В эти дни вдруг ко мне, секретарю Московской писательской организации, зашел наш куратор из Комитета госбезопасности, он и раньше заглядывал в организацию, чаще к первому ее секретарю Феликсу Кузнецову или к Юрию Вер— ченко, иногда заходил и к нам, рабочим секретарям, для того, чтобы выяснить настроения, узнать, кто что натворил, кто собирается уезжать. По многим признакам можно было понять, что это человек русский, государственник, не чуждый патриотических мыслей и чувств. Я, в частности, вспоминаю, как за год-полтора до моего письма, когда гроза нависла над Сергеем Семановым, тогда главным редактором журнала «Человек и закон», за хранение в служебных столах какой-то патриотической эмигрантской литературы, этот сотрудник как бы случайно на ходу встретился со мной и попросил передать Семанову, чтобы тот предпринял все возможные меры для своей защиты.

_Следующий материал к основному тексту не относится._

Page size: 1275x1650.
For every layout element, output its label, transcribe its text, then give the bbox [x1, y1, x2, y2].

А в эту нашу встречу перед своим окончательным решением о передаче письма в ЦК я прямо спросил его — правильно ли я поступаю.

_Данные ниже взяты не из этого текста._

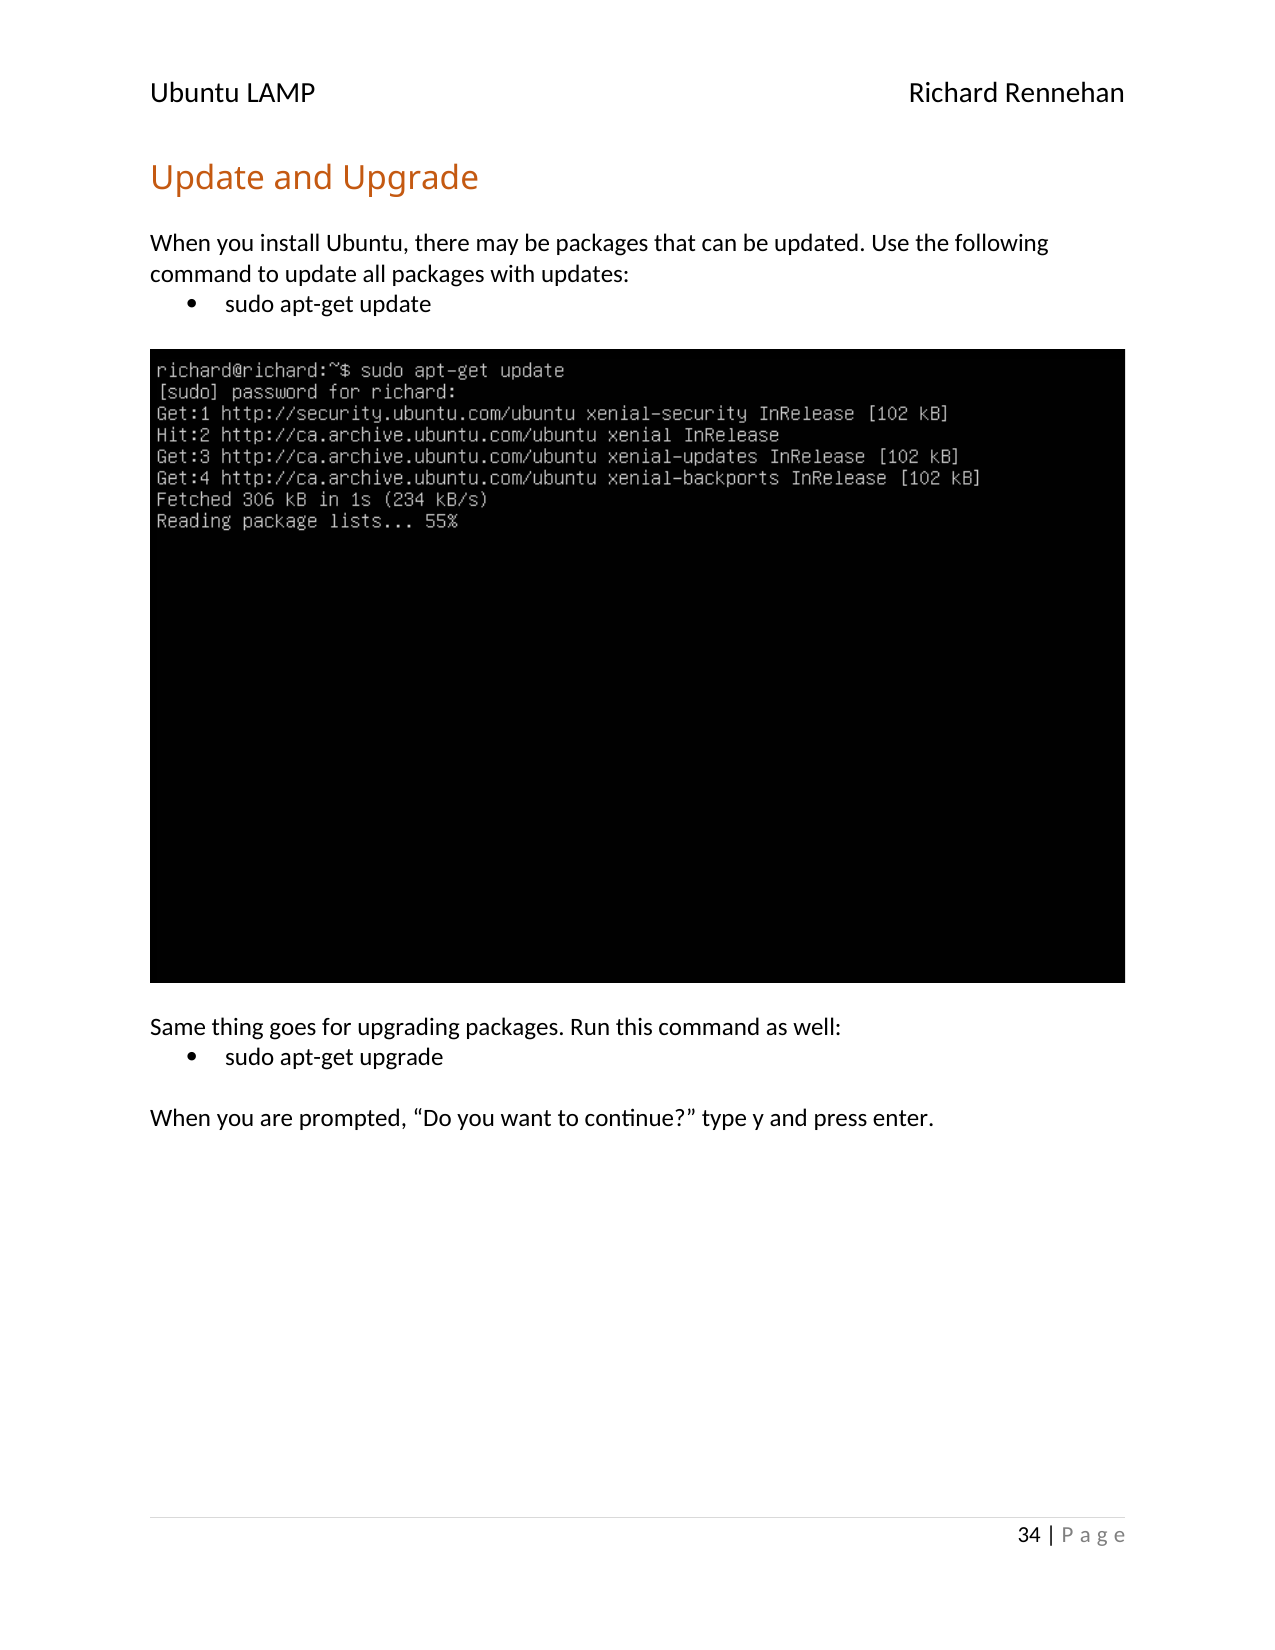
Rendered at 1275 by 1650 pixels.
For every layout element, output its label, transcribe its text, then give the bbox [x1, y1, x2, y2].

— Сколько экземпляров вы уже раздали? — спросил он.
— Пять, — ответил я.
— Запомните: нельзя, чтобы было больше восьми. Это как бы для служебного пользования. А если копий будет больше восьми, то по нашим инструкциям вы будете обвинены в распространении… Это уже другая статья, куда более опасная.
Я спросил его:
— Где будут со мной разговаривать после того, как письмо будет отправлено — в ЦК или КГБ?
— Видимо, в ЦК. Но если вас будут вызывать на Лубянку, я постараюсь, чтобы вы попали в русские, а не еврейские руки. (В октябре 1993 года я встретил этого человека в окруженном омоновцами Верховном Совете. Он был одним из организаторов обороны.)

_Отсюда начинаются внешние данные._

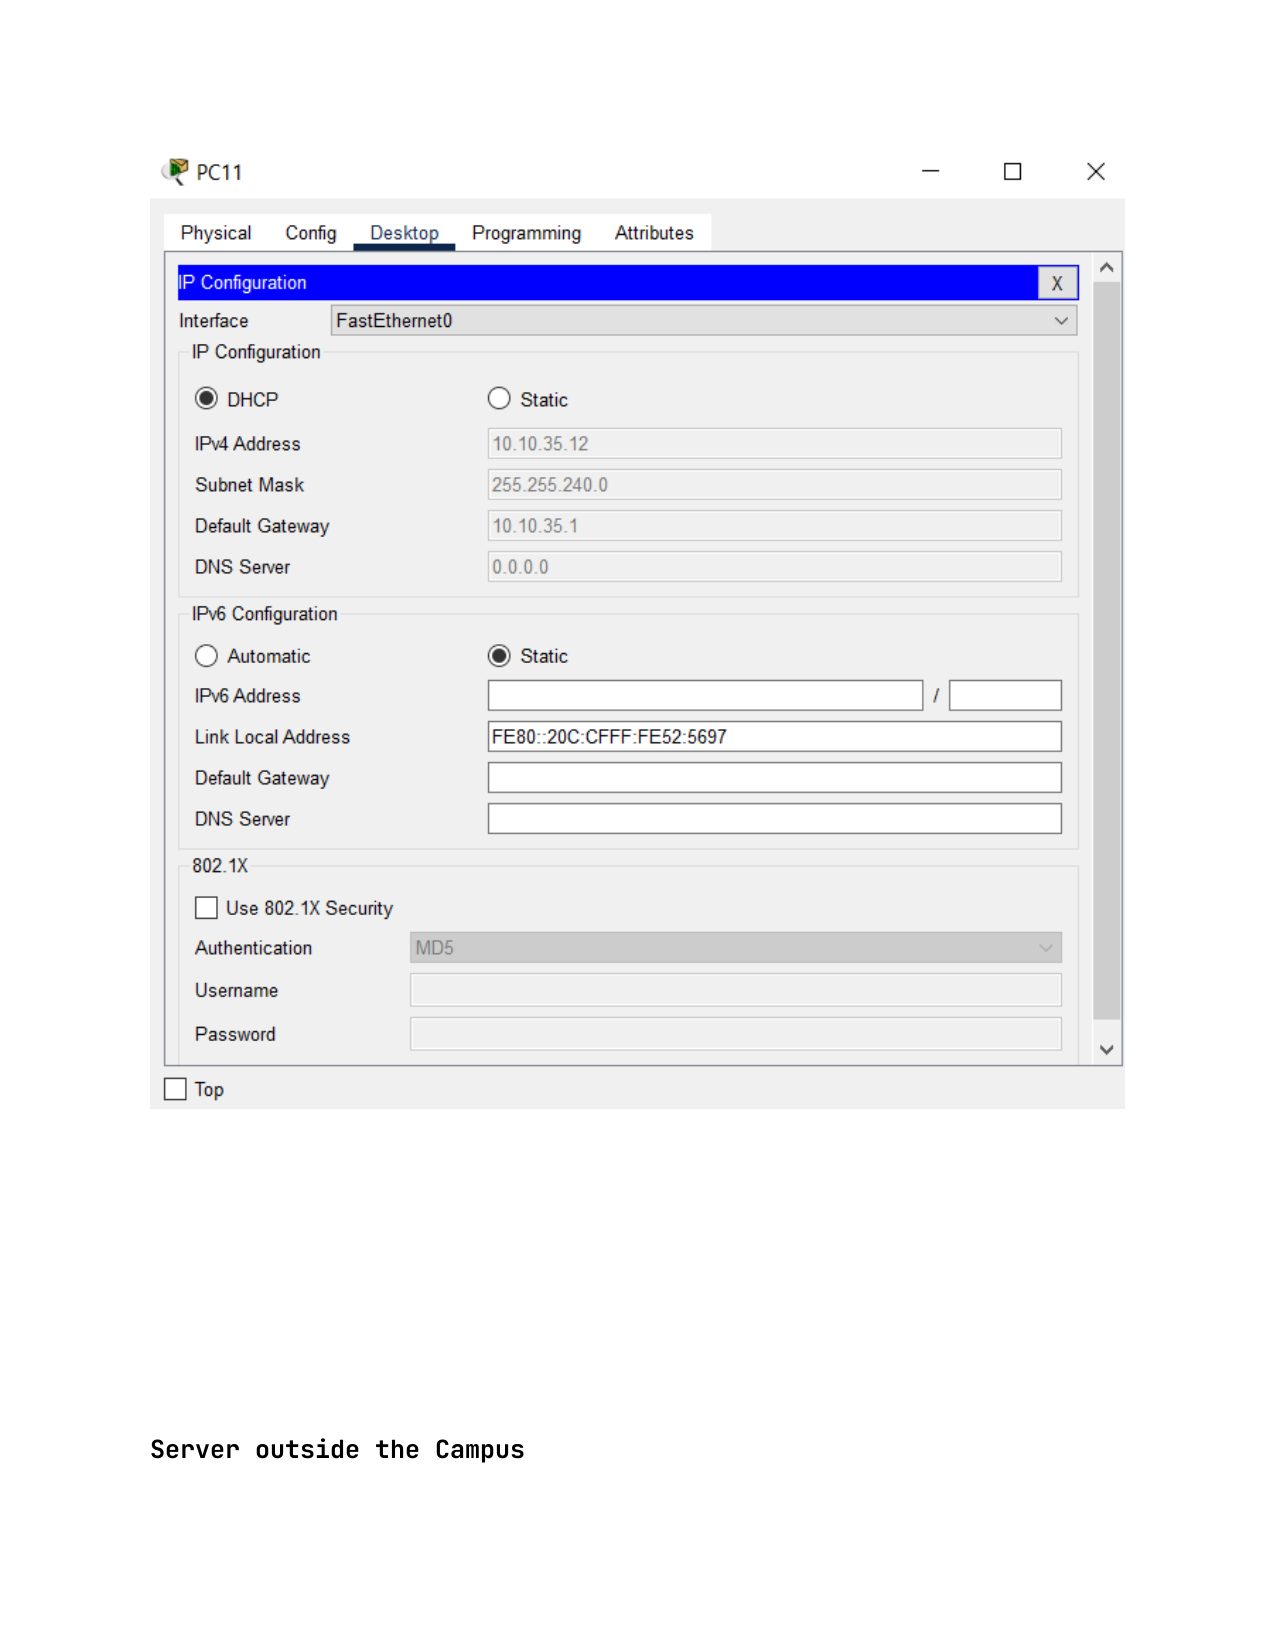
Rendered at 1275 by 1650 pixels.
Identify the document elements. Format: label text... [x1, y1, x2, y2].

Мой начальник Феликс Кузнецов ничего не знал о моих коварных планах. Во-первых, поскольку я ему ничего не сказал, чтобы не подставлять его. А во-вторых, я понимал: покажу — он сделает все, чтобы я не отсылал письма, запретит. Срочно ушлет за границу. Что-нибудь пообещает, в чем я нуждаюсь. Соблазнит… В-третьих, все время, пока я работал с ним, меня точила мысль о том, что несколько абзацев из его статьи «Советская литература и духовные ценности», опубликованной в ноябрьском номере журнала «Нации и религии» за 1972 год, чуть ли не буквально были повторены в знаменитом русофобском сочинении А. Н. Яковлева «Против антиисторизма», появившемся буквально в те же самые дни. Не хотелось думать, что Феликс участвовал в создании яковлевского документа, но «все же, все же, все же…» Нет, всю ответственность я должен взять на себя одного. Одному — легче…
Официальный гром грянуть не замедлил: такое неожиданное толкование и такое несанкционированное обсуждение «Метрополя» крайне раздражило чиновников из ЦК. К тому же вслед за моим письмом в русском Самиздате стало гулять по рукам письмо некоего Василия Рязанова (конечно, это был псевдоним), в котором автор пошел много дальше меня:
Это происходит потому, — писал Рязанов, — что в аппарате ЦК КПСС существует могущественное сионистское лобби, покрывающее неблаговидную деятельность антисоветской агентуры и не позволяющее ее пресекать под тем благовидным предлогом, что это, дескать, вызовет обвинение в антисемитизме, отрицательную реакцию «мирового общественного мнения» и нанесет ущерб разрядке… Можно назвать и конкретных лиц в аппарате ЦК, прикрывающих деятельность сионистско-диссидентских групп, это прежде всего Севрук Владимир Николаевич, зам. зав. отделом пропаганды ЦК, и Беляев Альберт Андреевич, зам. зав. отделом культуры… Чехословацкие события не должны повториться в нашей стране.